7.2 ENEDDES em suas diferentes versões: uma jornada em andamento
7.2.1 1º ENEDES
O I Encontro Interdisciplinar de Estudos Sobre a Desigualdade Social - ENEDES, evento planejado e organizado pelo LAEDES (Laboratório de Estudos das Desigualdades), com a apoio da Universidade Federal do Ceará, ocorreu de forma presencial nos dias 11, 12 e 13 de março de 2013 na cidade de Sobral - Ceará.
O evento contou com a participação de profissionais e estudantes de diversas áreas, que discutiram sobre o tema e as implicações deste, através de conferências, mesas-redondas e apresentações de trabalhos, produzindo e compartilhando importantes conhecimentos e gerando mobilizações acadêmicas e práticas no que tange às desigualdades sociais.
Na primeira edição do ENEDES, contamos com a presença, dentre outros profissionais e estudiosos da área, do Professor Pedrinho Guareschi, que nos alertava da importância de se cuidar dos diferentes saberes ao lembrar Paulo Freire. Os saberes populares são fundamentais para que possamos lidar com as dores e visões de mundo, enquanto os saberes científicos são lentes que nos alertam em que direção devemos olhar. Defendia, pois, que a educação ainda é para nós a porta de entrada para a emancipação e a de saída de condições precárias de miséria econômica, política e cultural. Em resumo, essas foram as riquíssimas discussões e os debates que permearam os três dias de evento.
7.2.2 2º ENEDES
O segundo encontro, intitulado II ENEDES e I Simpósio Internacional sobre pobreza e Transformação Social, foi realizado de forma presencial nos dias 14 e 15 de dezembro de 2016. Teve como objetivo principal debater sobre assuntos transversais às temáticas do LAEDES, tais como:
- Cidadania;
- Democracia e Direitos Humanos;
- Pobreza e Estratégias de Enfrentamento;
- Pobreza, Mídia e Representações Sociais;
- Juventudes e Vulnerabilidades;
- Saúde Coletiva;
- Gênero e Determinantes sociais;
- Música e Transformação Social.
Nesse encontro pudemos contar com a presença da pesquisadora e fomentadora do Programa Bolsa Família no Brasil, a professora Ana Fonseca, que, antes de falecer, travou uma luta de enfrentamento às desigualdades sociais através das políticas públicas. No mesmo evento, contamos com a participação dos canadenses Susan O’Neill e Yaroslav Senyshyn, apresentando a música como uma forma de emancipação da pobreza. Permeado por diferentes representantes que falavam a partir dos mais diferentes saberes, o II ENEDES encerrou-se com uma conferência sobre Representações Sociais da Pobreza ministrada por Aline Accorssi.

SUA TAREFA
Reescreva em forma de lista o parágrafo do texto sobre o ENEDES que começa com "Nesse encontro pudemos contar", mantendo os fatos principais.

TRECHOS DAS LINHAS
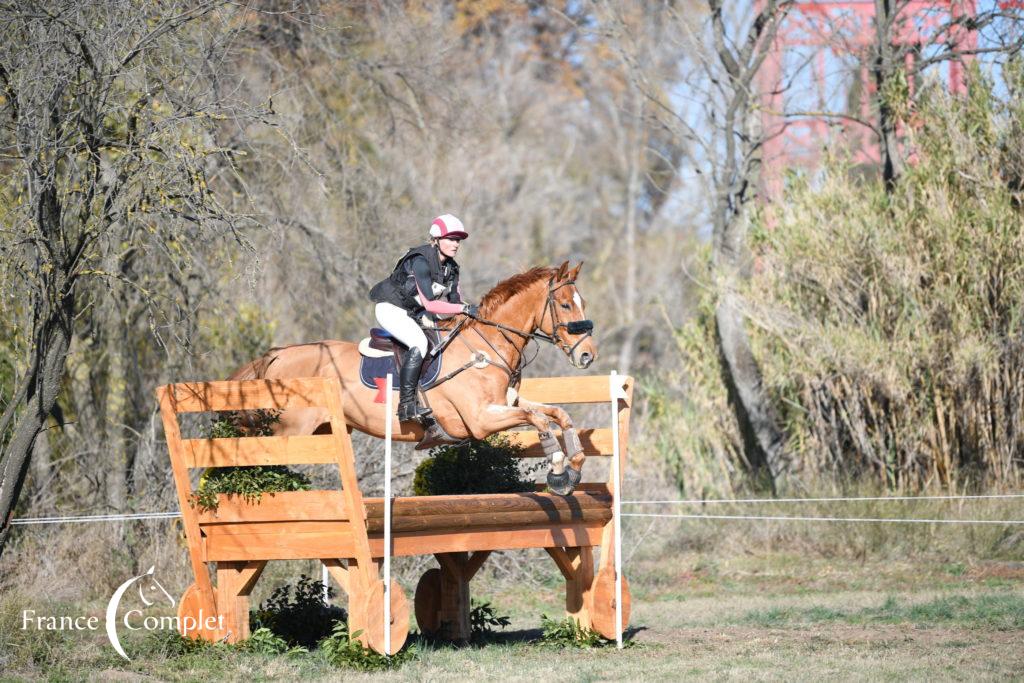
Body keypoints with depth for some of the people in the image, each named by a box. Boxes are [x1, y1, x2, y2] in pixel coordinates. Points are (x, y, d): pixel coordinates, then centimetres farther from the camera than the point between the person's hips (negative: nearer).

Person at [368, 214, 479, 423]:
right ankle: (407, 405, -34)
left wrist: (469, 314, -17)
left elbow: (455, 301, 3)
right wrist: (464, 308, -35)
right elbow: (429, 303, -31)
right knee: (419, 343, -32)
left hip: (415, 312, 9)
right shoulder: (421, 261, -26)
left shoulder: (451, 267, 1)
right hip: (391, 309, -9)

SOLUÇÃO DO EXERCÍCIO
- A professora Ana Fonseca, pesquisadora e fomentadora do Programa Bolsa Família no Brasil, participou do encontro. Antes de falecer, ela lutou contra as desigualdades sociais por meio de políticas públicas.
- Os canadenses Susan O'Neill e Yaroslav Senyshyn apresentaram a música como uma forma de emancipação da pobreza.
- O evento reuniu representantes que falavam a partir de diferentes saberes.
- O II ENEDES terminou com uma conferência sobre Representações Sociais da Pobreza, ministrada por Aline Accorssi.